Stored items
• • • • •

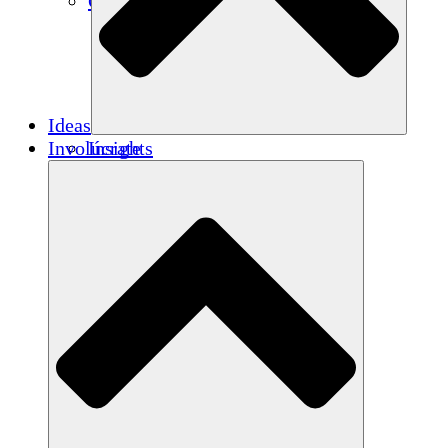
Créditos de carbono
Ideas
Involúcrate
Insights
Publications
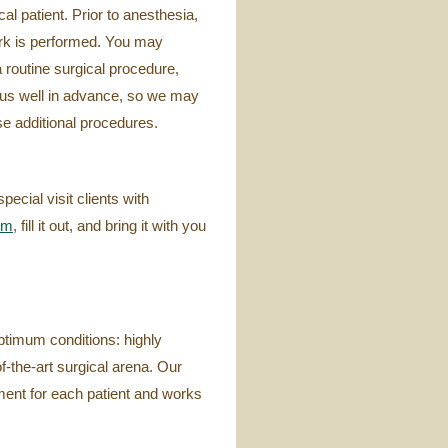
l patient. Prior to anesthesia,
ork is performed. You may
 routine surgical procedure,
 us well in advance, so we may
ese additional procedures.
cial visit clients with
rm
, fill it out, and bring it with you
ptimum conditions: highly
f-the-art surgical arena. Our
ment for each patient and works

• • • • •

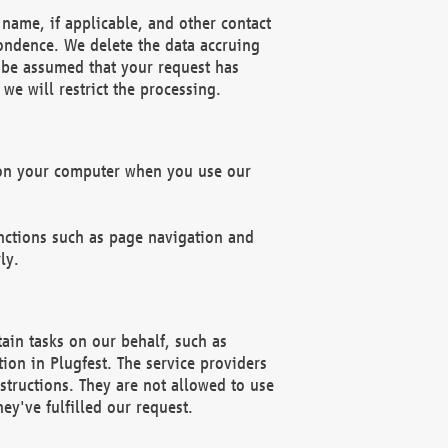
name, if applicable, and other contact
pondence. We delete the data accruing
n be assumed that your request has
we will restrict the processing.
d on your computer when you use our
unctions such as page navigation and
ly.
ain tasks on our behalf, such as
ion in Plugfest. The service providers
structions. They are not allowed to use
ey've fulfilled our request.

• • • • •

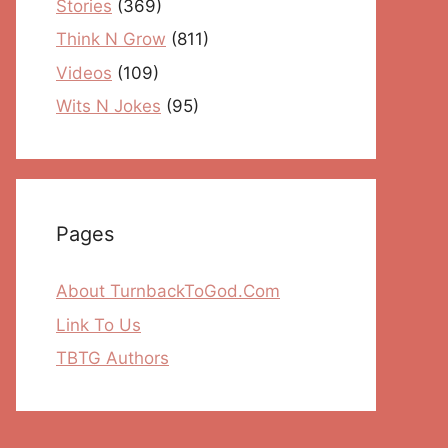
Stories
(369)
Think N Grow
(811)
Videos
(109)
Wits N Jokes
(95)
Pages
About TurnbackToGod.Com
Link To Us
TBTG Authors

• • • • •

**BRIEF:** Reproduce the part that opens with the line containing "l patient. Prior" and closes with the line containing "ment for each patient and works", swapping "surgical" for "operative" and keeping everything else the same.

**OUTPUT FOR THIS EXERCISE:**
l patient. Prior to anesthesia,
ork is performed. You may
 routine operative procedure,
 us well in advance, so we may
ese additional procedures.
cial visit clients with
rm
, fill it out, and bring it with you
ptimum conditions: highly
f-the-art operative arena. Our
ment for each patient and works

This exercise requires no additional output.